Ichiba's on the other hand, have a questionable rep. Do your due dilligence and research, but lots of failed bushings leading to knocking and moving out of alignment.

The spl's only have +1 degree with the shims, but with the joints on the end of the arms you can get an extra +1.5 - so that's +2.5 in total.

http://g35driver.com/forums/brakes-suspension/387420-camber-adjustment-spl-front-arms.html

But if you're at -1.4 and -1.27 then you only need +1 to bring it back into spec.

Thanks for the info Mat.

Just another question.. if there is no front camber adjustment and the stock 350z has about -0.35deg camber, why does the V35 kick out to over -1 deg camber when 350z springs are fitted? Does the 350z have a different stock upper arms or a different steering knuckle to keep the camber correct on stock 350z springs?

I was looking at the SP eccentric upper arm bushes, but these only seem to give a +-0.5 deg camber adjustment.

I want to get the camber to a reasonable spec so I don't chew through tyres. If I have to, I will spend the money on the SPL arms. I don't want cheap dodgy arms that are going to give me issues.. but just thought I would investigate other possible solutions.

Other than price, concern with the SPL arms is the spherical bearing bushes, I am worried they are going to transmit more road noise through to the body than normal rubber bushings.

  • 3 weeks later...

After much searching, i think I am going to buy the SPC arms.. but not the PRO version.

http://www.spcalignment.com/component/spc/?task=part_description&pid=72125&region=AsiAust&make=Nissan&model=350Z%2FSkyline&year=2003+-+2009&from=AsiAustFrom&to=AsiAustTo

They are quite a bit cheaper and seem to have good reviews on the g35 forums.

They use hub and caliper shims to acheive more than 1deg of positive camber change.
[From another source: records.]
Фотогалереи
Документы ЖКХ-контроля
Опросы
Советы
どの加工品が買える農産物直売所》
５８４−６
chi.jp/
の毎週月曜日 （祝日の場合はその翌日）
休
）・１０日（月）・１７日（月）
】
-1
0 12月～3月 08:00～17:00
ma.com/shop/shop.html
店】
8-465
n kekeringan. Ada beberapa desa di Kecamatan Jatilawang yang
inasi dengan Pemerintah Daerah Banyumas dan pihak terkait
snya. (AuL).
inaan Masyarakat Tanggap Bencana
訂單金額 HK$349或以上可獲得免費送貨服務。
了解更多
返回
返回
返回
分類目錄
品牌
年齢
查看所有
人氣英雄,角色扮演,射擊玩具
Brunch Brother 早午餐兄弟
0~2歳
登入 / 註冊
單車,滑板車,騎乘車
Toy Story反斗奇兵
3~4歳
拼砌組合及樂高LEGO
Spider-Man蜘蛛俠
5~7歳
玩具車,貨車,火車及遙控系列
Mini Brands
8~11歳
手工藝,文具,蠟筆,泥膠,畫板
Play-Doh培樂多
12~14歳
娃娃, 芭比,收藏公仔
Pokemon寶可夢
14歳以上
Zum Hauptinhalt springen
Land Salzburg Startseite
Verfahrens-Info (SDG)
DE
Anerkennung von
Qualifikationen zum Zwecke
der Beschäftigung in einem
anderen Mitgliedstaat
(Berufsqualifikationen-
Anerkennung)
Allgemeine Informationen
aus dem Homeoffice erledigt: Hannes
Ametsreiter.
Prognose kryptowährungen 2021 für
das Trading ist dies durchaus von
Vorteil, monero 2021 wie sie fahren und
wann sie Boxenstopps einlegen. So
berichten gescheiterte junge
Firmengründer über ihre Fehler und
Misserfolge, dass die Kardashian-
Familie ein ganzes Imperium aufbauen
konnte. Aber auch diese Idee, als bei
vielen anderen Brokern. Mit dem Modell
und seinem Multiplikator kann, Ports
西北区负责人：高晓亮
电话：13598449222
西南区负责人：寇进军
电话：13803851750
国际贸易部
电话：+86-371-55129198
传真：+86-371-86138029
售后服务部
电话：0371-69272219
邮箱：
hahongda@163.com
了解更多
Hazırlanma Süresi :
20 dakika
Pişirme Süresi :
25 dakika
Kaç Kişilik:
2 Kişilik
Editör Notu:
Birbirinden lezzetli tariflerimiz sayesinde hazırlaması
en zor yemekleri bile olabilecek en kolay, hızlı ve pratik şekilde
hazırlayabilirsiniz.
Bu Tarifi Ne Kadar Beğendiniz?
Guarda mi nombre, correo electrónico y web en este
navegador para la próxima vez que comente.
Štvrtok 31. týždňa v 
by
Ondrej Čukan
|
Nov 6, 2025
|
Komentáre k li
According to their webpage, trying to acheive more than +1deg of adjustment with the arms alone will cause space issues between the end of the arms and the wheel well.

The rubber bushings should also give a similar NHV to the factory arms.

They're certainly one of the better known brands - but I have read of issues with movement on the upper mounting bushes. But like anything on the net, you got to take it with a grain of salt.

I have SPC rear arms, and have no complaints whatsoever.

Be good to see you post some thoughts once they go in, good luck!

hmm.. perhaps I will just leave it and see how they go.. I have Kumho KU36 tyres on the front which are fairly soft.. they were $200 each.. so if I assume -1.5 deg camber will wear the tyres twice as fast, then it is going to take more than 2 sets of front tyres before I recoupe the costs of the arms.

But if it isn't going to reduce the life of the tyres that much, then it might not be worth the extra cost of buying these arms.